With loans and solar panels from China, the massive solar park has been opened a year and is already powering the surrounding areas. Now the Chinese supplier is pushing for an expansion.

960,000 solar panels have been installed at the Cauchari park

Silvia Naishtat

CAUCHARI — Driving across the border with Chile into the northwest Argentine department of Susques, you may spot what looks like a black mass in the distance. Arriving at a 4,000-meter altitude in the municipality of Cauchari, what comes into view instead is an assembly of 960,000 solar panels. It is the world's highest photovoltaic (PV) park, which is also the second biggest solar energy facility in Latin America, after Mexico's Aguascalientes plant.

Spread over 800 hectares in an arid landscape, the Cauchari park has been operating for a year, and has so far turned sunshine into 315 megawatts of electricity, enough to power the local provincial capital of Jujuy through the national grid.

It has also generated some $50 million for the province, which Governor Gerardo Morales has allocated to building 239 schools.
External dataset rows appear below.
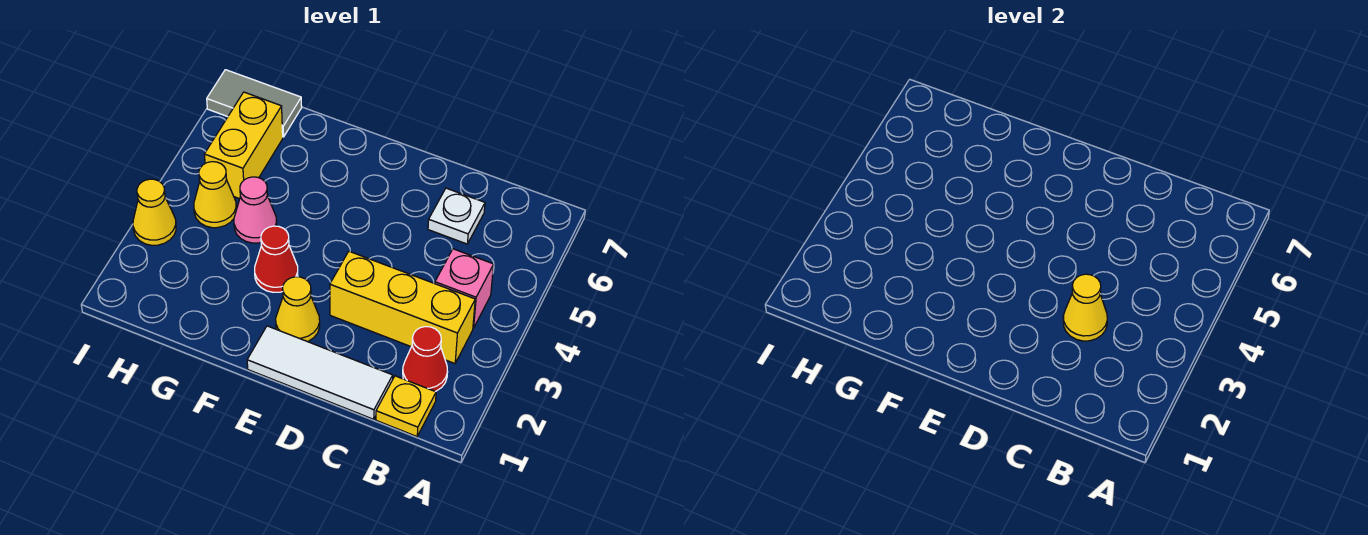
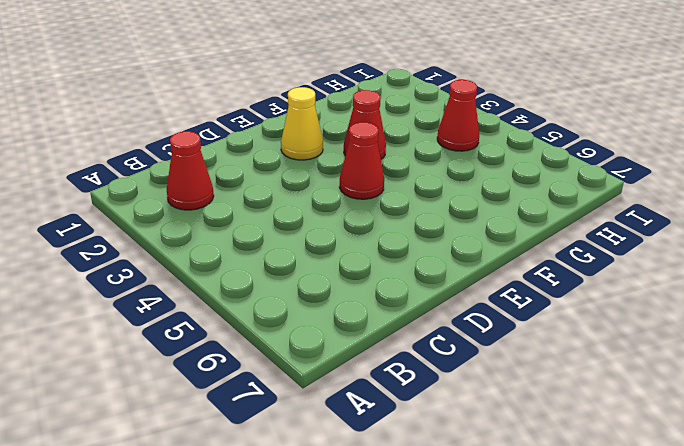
red 1x1 cone [339,122,384,199] -> none
red 1x1 cone [437,80,479,151] -> yellow 1x1 cone [194,162,236,228]
none -> yellow 1x1 plate [376,376,436,436]
none -> yellow 1x3 brick [330,251,475,364]
none -> pink 1x1 brick [435,249,494,328]

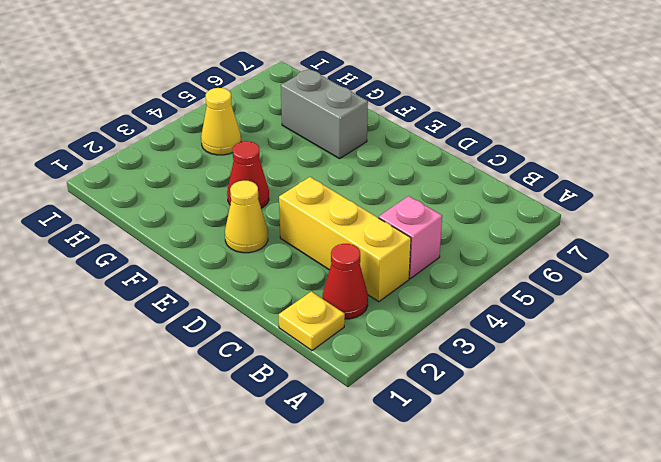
grey 1x2 brick [281,69,368,159] -> none
none -> white 1x3 tile [247,326,393,419]
none -> white 1x1 plate [428,188,485,244]
none -> pink 1x1 cone [234,177,277,243]

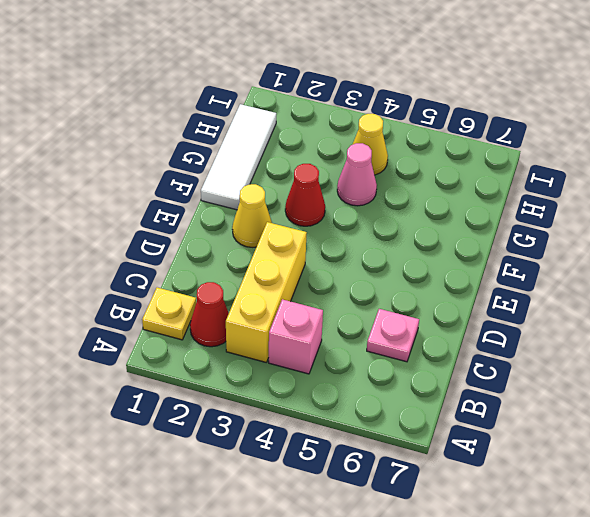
pink 1x1 plate [367,309,419,362] -> white 1x1 plate [428,188,485,244]
white 1x3 tile [201,104,276,210] -> white 1x3 tile moved to [247,326,393,419]
none -> yellow 1x2 brick [204,92,283,199]
none -> grey 1x2 tile [207,70,302,137]
none -> yellow 1x1 cone [133,179,176,245]

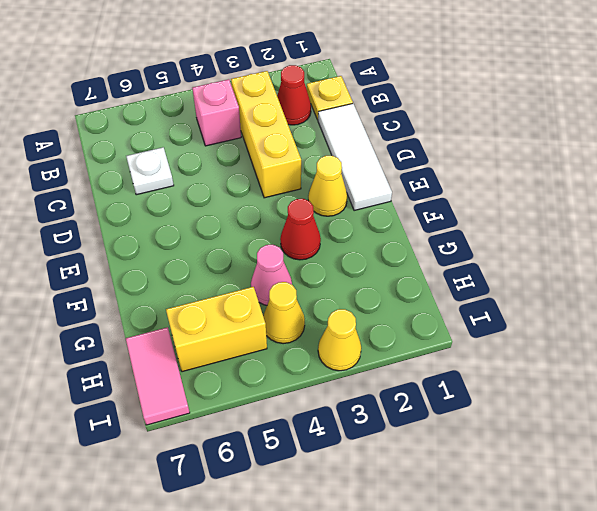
pink 1x2 tile [126,327,190,425] -> grey 1x2 tile [207,70,302,137]
none -> yellow 1x1 cone [1063,274,1107,341]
Abundant sunshine, low temperatures

The physicist Martín Albornoz says Cauchari, which means "link to the sun," is exposed to the best solar radiation anywhere. The area has 260 days of sunshine, with no smog and relatively low temperatures, which helps keep the panels in optimal conditions.

Its construction began with a loan of more than $331 million from China's Eximbank, which allowed the purchase of panels made in Shanghai. They arrived in Buenos Aires in 2,500 containers and were later trucked a considerable distance to the site in Cauchari . This was a titanic project that required 1,200 builders and 10-ton cranes, but will save some 780,000 tons of CO2 emissions a year.

It is now run by 60 technicians. Its panels, with a 25-year guarantee, follow the sun's path and are cleaned twice a year. The plant is expected to have a service life of 40 years. Its choice of location was based on power lines traced in the 1990s to export power to Chile, now fed by the park.

Chinese engineers working in an office at the Cauchari park


Chinese want to expand

The plant belongs to the public-sector firm Jemse (Jujuy Energía y Minería), created in 2011 by the province's then governor Eduardo Fellner. Jemse's president, Felipe Albornoz, says that once Chinese credits are repaid in 20 years, Cauchari will earn the province $600 million.

The Argentine Energy ministry must now decide on the park's proposed expansion. The Chinese would pay in $200 million, which will help install 400,000 additional panels and generate enough power for the entire province of Jujuy.

The park's CEO, Guillermo Hoerth, observes that state policies are key to turning Jujuy into a green province. "We must change the production model. The world is rapidly cutting fossil fuel emissions. This is a great opportunity," Hoerth says.

The province's energy chief, Mario Pizarro, says in turn that Susques and three other provincial districts are already self-sufficient with clean energy, and three other districts would soon follow.